Every single entry below should be reproduced verbatim.

RECORDS FOR THIS EXERCISE Start Marker

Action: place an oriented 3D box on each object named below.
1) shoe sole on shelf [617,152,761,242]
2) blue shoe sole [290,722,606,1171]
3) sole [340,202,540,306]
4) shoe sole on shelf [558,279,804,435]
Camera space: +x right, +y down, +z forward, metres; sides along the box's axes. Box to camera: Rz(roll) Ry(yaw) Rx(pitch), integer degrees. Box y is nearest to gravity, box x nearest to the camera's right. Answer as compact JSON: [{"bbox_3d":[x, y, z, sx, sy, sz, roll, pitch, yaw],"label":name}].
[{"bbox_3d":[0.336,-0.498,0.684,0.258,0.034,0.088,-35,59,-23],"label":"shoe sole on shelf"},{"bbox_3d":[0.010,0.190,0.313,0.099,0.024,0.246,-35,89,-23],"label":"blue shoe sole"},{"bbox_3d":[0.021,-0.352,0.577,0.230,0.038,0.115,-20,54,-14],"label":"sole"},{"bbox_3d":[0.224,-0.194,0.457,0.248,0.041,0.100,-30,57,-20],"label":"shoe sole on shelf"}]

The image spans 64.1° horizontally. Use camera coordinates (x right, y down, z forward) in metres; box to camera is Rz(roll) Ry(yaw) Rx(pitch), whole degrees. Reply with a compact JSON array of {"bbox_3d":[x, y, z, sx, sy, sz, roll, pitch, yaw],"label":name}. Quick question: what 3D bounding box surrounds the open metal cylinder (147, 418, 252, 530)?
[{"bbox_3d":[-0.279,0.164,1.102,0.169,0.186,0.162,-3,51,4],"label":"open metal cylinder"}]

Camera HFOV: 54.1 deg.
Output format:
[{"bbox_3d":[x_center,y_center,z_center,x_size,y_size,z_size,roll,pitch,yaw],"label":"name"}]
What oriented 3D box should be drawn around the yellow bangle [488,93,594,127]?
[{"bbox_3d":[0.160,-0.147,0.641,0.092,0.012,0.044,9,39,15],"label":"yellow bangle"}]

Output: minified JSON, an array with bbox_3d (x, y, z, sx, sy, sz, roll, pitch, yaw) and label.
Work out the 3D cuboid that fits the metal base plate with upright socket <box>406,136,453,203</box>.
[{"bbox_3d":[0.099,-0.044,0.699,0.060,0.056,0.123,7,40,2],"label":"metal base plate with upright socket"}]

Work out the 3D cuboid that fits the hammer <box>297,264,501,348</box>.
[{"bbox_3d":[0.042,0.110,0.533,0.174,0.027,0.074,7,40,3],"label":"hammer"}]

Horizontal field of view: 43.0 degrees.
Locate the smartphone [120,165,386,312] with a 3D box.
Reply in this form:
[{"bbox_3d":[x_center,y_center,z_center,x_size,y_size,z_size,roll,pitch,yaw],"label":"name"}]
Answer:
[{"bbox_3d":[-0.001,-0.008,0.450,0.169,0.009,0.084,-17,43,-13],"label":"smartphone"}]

RECORDS FOR THIS EXERCISE End Marker

**ANSWER:**
Action: place an oriented 3D box on each object named below.
1) shoe sole on shelf [617,152,761,242]
2) blue shoe sole [290,722,606,1171]
3) sole [340,202,540,306]
4) shoe sole on shelf [558,279,804,435]
Camera space: +x right, +y down, +z forward, metres; sides along the box's axes. Box to camera: Rz(roll) Ry(yaw) Rx(pitch), integer degrees. Box y is nearest to gravity, box x nearest to the camera's right. Answer as compact JSON: [{"bbox_3d":[x, y, z, sx, sy, sz, roll, pitch, yaw],"label":name}].
[{"bbox_3d":[0.336,-0.498,0.684,0.258,0.034,0.088,-35,59,-23],"label":"shoe sole on shelf"},{"bbox_3d":[0.010,0.190,0.313,0.099,0.024,0.246,-35,89,-23],"label":"blue shoe sole"},{"bbox_3d":[0.021,-0.352,0.577,0.230,0.038,0.115,-20,54,-14],"label":"sole"},{"bbox_3d":[0.224,-0.194,0.457,0.248,0.041,0.100,-30,57,-20],"label":"shoe sole on shelf"}]

The image spans 64.1° horizontally. Use camera coordinates (x right, y down, z forward) in metres; box to camera is Rz(roll) Ry(yaw) Rx(pitch), whole degrees. Reply with a compact JSON array of {"bbox_3d":[x, y, z, sx, sy, sz, roll, pitch, yaw],"label":name}. Quick question: what 3D bounding box surrounds the open metal cylinder (147, 418, 252, 530)?
[{"bbox_3d":[-0.279,0.164,1.102,0.169,0.186,0.162,-3,51,4],"label":"open metal cylinder"}]

Camera HFOV: 54.1 deg.
Output format:
[{"bbox_3d":[x_center,y_center,z_center,x_size,y_size,z_size,roll,pitch,yaw],"label":"name"}]
What oriented 3D box should be drawn around the yellow bangle [488,93,594,127]?
[{"bbox_3d":[0.160,-0.147,0.641,0.092,0.012,0.044,9,39,15],"label":"yellow bangle"}]

Output: minified JSON, an array with bbox_3d (x, y, z, sx, sy, sz, roll, pitch, yaw) and label.
Work out the 3D cuboid that fits the metal base plate with upright socket <box>406,136,453,203</box>.
[{"bbox_3d":[0.099,-0.044,0.699,0.060,0.056,0.123,7,40,2],"label":"metal base plate with upright socket"}]

Work out the 3D cuboid that fits the hammer <box>297,264,501,348</box>.
[{"bbox_3d":[0.042,0.110,0.533,0.174,0.027,0.074,7,40,3],"label":"hammer"}]

Horizontal field of view: 43.0 degrees.
Locate the smartphone [120,165,386,312] with a 3D box.
Reply in this form:
[{"bbox_3d":[x_center,y_center,z_center,x_size,y_size,z_size,roll,pitch,yaw],"label":"name"}]
Answer:
[{"bbox_3d":[-0.001,-0.008,0.450,0.169,0.009,0.084,-17,43,-13],"label":"smartphone"}]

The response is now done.